Bibliotheken sind Kulturgut und wunderbare öffentliche Räume."

Mit den Geschichten, die er in den zahlreichen Gesprächen mit Bibliothekar*innen erfuhr, könne er ganze Bücher füllen, sagt Görner. In einer davon könnte es um die berüchtigten Fledermäuse der Biblioteca Joanina der portugiesischen Universität Coimbra gehen, die sich bereits im 18. Jahrhundert dort eingenistet haben. Durch das alte, riesige Schlüsselloch fliegen sie ein und aus, halten nachts die Bibliothek frei von Insekten und verstecken sich tagsüber hinter den vergoldeten Schnitzereien. Zum Schutz der Einrichtung müssen daher die mit Intarsien verzierten Holztische mit großen Lederdecken abgedeckt werden.

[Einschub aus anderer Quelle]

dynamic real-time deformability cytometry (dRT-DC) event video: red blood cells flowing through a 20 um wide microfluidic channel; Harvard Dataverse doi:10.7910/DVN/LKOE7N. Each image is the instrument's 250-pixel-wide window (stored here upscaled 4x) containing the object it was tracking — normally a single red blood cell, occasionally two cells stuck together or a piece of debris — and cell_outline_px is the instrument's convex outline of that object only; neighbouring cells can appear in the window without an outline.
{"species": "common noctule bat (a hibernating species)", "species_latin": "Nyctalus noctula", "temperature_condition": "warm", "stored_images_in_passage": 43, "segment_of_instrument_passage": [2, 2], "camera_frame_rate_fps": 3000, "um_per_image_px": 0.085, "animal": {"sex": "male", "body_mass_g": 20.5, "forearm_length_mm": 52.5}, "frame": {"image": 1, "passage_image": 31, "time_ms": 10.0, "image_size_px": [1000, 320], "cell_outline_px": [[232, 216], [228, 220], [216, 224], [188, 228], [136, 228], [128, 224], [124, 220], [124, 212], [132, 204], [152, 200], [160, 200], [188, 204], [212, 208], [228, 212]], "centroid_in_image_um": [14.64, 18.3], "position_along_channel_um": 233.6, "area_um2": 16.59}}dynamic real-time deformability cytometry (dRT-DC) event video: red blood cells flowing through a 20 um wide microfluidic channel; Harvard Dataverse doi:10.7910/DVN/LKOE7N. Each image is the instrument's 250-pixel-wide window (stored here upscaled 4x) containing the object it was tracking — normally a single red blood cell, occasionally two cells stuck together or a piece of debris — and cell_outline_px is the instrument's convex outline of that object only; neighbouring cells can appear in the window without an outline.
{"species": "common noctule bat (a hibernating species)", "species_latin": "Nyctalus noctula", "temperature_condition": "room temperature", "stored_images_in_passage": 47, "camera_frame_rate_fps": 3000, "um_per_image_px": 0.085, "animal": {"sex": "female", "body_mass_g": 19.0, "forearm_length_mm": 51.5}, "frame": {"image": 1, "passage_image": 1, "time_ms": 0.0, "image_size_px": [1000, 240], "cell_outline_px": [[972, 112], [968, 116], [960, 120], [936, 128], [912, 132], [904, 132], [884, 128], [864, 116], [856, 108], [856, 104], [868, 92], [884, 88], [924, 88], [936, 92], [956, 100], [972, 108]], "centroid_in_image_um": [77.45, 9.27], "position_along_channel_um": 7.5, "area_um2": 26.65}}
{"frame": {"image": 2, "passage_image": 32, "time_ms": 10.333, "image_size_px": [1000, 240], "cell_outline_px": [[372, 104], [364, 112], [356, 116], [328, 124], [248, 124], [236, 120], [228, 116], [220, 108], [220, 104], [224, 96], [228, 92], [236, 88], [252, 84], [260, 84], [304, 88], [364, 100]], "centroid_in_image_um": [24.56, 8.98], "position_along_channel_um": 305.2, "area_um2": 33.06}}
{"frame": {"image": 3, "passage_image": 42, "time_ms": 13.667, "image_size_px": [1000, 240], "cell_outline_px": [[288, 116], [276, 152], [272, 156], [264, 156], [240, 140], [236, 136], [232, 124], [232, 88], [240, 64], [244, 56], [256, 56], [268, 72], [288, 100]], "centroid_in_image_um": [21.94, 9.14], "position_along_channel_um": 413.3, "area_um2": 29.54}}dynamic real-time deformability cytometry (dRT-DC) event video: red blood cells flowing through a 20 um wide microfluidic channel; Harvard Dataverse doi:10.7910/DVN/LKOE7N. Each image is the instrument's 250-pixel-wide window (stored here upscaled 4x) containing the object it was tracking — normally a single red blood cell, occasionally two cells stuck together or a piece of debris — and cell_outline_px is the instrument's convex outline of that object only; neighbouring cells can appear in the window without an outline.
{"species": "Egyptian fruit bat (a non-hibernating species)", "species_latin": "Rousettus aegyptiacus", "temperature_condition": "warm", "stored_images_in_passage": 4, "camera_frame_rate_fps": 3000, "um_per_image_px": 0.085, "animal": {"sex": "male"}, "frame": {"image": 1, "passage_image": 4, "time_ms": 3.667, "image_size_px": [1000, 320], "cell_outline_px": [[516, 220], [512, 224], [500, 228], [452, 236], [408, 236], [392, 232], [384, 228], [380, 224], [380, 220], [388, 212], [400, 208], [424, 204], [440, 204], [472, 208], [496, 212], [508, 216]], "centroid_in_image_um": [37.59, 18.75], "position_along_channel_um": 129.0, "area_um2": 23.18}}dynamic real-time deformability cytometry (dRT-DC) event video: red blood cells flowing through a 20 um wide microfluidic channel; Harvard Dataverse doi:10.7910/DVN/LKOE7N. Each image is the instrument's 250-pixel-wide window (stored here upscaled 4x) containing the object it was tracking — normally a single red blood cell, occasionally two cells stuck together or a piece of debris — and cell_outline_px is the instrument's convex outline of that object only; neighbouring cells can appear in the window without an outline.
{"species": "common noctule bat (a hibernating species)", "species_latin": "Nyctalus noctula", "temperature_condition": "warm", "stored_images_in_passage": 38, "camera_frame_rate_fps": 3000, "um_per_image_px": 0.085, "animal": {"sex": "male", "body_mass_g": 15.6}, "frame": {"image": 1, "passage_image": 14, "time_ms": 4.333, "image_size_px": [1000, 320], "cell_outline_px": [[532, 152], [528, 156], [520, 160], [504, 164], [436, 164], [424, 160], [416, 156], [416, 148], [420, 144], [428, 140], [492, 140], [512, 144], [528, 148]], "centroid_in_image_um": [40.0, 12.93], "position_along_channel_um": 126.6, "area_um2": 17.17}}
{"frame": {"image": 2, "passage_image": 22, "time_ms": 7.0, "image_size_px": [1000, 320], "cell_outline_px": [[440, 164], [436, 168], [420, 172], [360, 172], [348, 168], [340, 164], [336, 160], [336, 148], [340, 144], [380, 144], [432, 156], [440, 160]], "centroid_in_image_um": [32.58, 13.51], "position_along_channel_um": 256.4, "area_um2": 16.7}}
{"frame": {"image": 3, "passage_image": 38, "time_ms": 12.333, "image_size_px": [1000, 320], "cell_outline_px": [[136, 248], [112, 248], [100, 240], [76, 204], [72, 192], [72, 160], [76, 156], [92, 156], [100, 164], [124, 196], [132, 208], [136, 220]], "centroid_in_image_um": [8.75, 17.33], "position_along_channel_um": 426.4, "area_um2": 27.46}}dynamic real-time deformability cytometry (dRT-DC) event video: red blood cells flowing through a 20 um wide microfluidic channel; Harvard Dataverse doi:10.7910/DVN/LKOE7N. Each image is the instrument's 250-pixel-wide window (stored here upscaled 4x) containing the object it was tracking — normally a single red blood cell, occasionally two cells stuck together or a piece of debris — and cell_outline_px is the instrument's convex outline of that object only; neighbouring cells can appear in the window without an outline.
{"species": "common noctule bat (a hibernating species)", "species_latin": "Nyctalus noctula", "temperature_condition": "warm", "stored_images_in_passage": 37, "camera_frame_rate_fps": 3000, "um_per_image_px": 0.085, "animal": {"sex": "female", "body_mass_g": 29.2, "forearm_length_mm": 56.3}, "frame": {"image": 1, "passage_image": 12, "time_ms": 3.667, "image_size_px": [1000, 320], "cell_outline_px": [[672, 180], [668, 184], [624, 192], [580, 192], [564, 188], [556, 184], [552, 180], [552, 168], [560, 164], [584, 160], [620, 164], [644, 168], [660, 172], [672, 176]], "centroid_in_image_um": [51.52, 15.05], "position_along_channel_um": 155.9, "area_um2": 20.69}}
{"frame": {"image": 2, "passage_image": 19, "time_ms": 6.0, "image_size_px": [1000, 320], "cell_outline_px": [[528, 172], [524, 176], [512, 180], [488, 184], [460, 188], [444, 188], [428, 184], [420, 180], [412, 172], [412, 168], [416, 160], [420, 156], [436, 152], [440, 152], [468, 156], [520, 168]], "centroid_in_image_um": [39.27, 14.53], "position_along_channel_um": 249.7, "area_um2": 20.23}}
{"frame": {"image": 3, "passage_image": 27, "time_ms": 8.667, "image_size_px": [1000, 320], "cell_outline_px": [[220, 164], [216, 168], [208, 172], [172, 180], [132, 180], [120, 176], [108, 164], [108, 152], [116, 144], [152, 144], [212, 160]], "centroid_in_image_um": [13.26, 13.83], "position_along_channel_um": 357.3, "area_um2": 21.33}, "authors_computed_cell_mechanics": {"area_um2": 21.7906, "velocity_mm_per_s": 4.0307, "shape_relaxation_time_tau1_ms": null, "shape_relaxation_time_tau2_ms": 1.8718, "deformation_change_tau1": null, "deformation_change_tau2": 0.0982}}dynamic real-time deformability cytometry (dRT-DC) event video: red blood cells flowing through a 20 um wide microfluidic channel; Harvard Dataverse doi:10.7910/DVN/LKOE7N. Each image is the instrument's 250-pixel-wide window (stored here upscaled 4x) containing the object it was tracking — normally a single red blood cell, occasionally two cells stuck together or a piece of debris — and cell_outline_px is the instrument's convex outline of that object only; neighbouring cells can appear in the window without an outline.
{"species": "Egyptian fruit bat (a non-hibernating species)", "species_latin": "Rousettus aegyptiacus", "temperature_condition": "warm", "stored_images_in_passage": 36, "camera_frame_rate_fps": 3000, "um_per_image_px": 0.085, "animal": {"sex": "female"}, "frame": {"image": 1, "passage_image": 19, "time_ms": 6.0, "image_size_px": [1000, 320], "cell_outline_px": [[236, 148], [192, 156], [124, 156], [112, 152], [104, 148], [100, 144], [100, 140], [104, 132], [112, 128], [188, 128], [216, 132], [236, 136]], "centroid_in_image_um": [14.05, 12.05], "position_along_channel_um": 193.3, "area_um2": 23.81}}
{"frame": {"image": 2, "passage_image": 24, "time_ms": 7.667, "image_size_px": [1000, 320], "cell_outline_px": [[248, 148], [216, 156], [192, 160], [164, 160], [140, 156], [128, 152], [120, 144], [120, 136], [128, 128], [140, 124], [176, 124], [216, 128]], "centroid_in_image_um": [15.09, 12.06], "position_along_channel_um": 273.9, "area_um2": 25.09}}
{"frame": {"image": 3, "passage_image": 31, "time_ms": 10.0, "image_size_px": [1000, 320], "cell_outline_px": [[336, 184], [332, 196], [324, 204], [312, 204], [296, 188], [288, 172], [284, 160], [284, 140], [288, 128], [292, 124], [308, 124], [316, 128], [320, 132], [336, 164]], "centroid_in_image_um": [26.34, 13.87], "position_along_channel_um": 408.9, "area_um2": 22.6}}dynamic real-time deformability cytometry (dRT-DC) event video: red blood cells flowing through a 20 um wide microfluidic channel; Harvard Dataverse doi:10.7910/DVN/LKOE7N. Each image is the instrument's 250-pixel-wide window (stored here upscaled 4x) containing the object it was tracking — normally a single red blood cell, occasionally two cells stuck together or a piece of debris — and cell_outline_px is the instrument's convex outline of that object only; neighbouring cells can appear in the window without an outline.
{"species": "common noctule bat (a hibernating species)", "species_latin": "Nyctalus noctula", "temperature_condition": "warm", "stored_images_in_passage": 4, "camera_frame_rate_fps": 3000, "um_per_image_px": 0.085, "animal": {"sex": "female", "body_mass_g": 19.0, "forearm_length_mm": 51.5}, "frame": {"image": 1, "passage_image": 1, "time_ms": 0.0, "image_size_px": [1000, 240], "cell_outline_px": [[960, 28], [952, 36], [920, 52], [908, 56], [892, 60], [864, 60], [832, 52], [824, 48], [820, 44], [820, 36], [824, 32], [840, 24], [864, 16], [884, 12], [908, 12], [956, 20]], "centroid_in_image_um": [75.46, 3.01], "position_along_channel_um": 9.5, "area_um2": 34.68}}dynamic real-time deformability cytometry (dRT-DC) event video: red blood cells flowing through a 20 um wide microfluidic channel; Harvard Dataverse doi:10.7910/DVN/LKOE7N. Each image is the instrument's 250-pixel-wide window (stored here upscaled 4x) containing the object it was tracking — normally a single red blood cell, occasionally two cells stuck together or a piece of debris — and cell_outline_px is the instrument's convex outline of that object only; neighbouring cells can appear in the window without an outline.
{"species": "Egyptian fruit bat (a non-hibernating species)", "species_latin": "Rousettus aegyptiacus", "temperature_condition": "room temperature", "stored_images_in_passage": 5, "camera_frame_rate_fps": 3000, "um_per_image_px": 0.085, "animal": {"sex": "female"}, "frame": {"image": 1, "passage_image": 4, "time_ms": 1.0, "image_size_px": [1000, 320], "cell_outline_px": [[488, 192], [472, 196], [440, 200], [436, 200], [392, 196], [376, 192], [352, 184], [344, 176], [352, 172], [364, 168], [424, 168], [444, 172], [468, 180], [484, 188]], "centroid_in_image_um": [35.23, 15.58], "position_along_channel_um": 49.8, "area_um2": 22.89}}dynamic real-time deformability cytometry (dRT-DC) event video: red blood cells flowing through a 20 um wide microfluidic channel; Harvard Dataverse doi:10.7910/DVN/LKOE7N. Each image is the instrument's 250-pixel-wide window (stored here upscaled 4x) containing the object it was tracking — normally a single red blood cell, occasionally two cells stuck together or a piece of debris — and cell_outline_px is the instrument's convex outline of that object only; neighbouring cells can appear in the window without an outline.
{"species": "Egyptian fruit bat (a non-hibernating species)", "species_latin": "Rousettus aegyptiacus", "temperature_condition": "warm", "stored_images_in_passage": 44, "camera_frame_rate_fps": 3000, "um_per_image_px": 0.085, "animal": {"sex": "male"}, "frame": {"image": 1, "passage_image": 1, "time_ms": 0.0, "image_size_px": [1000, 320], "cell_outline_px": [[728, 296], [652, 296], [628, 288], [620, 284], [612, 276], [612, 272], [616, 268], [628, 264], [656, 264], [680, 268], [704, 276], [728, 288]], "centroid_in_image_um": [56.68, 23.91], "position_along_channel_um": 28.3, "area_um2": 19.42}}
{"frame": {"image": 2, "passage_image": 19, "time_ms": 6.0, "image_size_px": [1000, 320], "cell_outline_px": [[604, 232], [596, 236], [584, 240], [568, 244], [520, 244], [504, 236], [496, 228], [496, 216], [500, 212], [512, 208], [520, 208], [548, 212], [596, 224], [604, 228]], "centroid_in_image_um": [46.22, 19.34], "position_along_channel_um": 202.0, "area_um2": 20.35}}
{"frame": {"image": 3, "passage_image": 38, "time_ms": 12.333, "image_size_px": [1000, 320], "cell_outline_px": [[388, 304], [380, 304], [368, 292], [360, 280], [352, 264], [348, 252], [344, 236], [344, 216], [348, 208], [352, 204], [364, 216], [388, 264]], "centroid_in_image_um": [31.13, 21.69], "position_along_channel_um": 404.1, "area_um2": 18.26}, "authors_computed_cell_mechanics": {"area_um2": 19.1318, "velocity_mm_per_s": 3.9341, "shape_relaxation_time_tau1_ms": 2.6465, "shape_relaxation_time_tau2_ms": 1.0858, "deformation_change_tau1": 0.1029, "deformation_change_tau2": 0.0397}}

"Mit meinen Bildern möchte ich Räume öffnen, die Schönheit und Weite vermitteln. Die Betrachter*innen sollen innehalten und Ruhe finden", sagt Görner. Denn die Atmosphäre in einer Bibliothek sei eine ganz besondere. Jeder Mensch könne den Raum, die Bücher und das darin verborgene Wissen nutzen. Görners Botschaft ist daher klar: Besucht Bibliotheken!